The Mahawamsa’s treatment of Elara is moderate; it not only praises the justice of his rule, thus making him the prototype ‘good Soli king’ of later folk lore. It says he ‘freed himself from the guilt of walking in the path of evil… though he had not put aside false beliefs’. Nor does it speak badly of the ‘Seven Damilas’ who overthrew Vattagamani Abhaya; it merely mentions that, on being asked whether Buddhism would prosper under the former or the latter, the Sangha took the King’s side.

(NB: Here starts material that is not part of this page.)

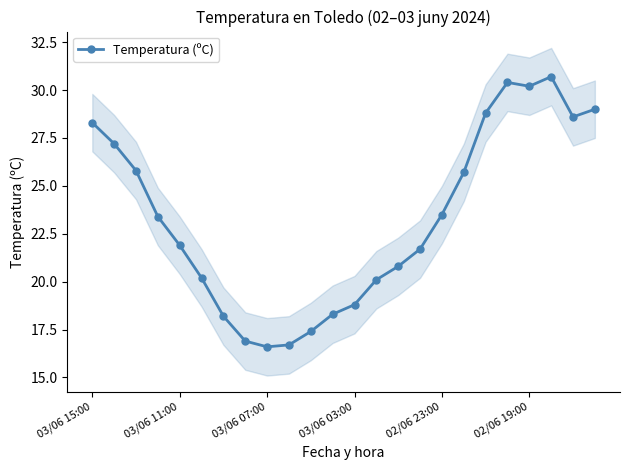

What is the change in value from 7 to 10?

+0.5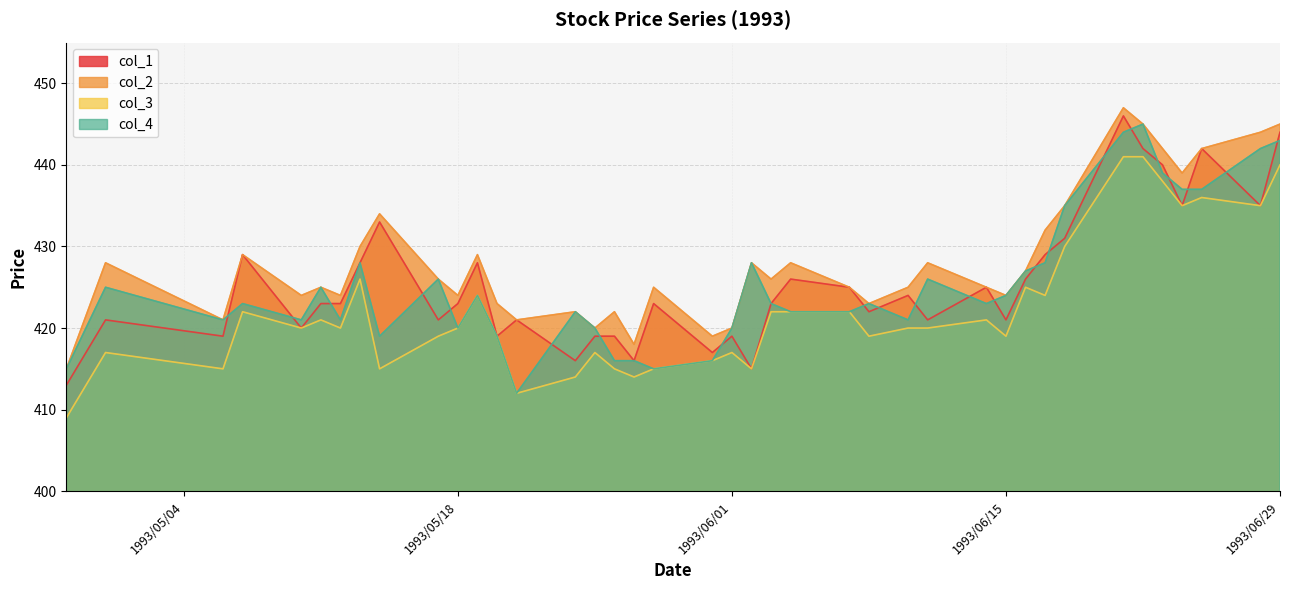

How many values in the col_3 series are below 420?

17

On the other hand, its treatment of Sanghamitta, ‘a bhikkhu from the Cola people who was versed in the teachings concerning the exorcism of spirits, and so forth’, is clearly antagonistic. This ‘lawless’ bhikkhu (apparently of the Dharmmaruci sect) was embittered against the Mahavihara, it says, and ingratiated himself with the future king Mahasena.
Under the last-named, Theravada was persecuted and the Dhammaruci sect was triumphant. Under Dhatusena and his sons too, that is, in the period the Mahawamsa was written, Theravada Buddhism was embattled. Archaeological evidence indicates that Sigiriya, to which Dhatusena’s son Kasyapa retreated, was a Mahayanist monastery complex.
So the Mahavihara was threatened not by Tamil monarchs or armies, but by Buddhist schismatics influenced by Tamil priests from Tamilakam. Hence, what we read in the chronicles is not antagonism towards Tamil people, but antipathy to ‘heresies’ carried hither by Tamil Buddhist prelates.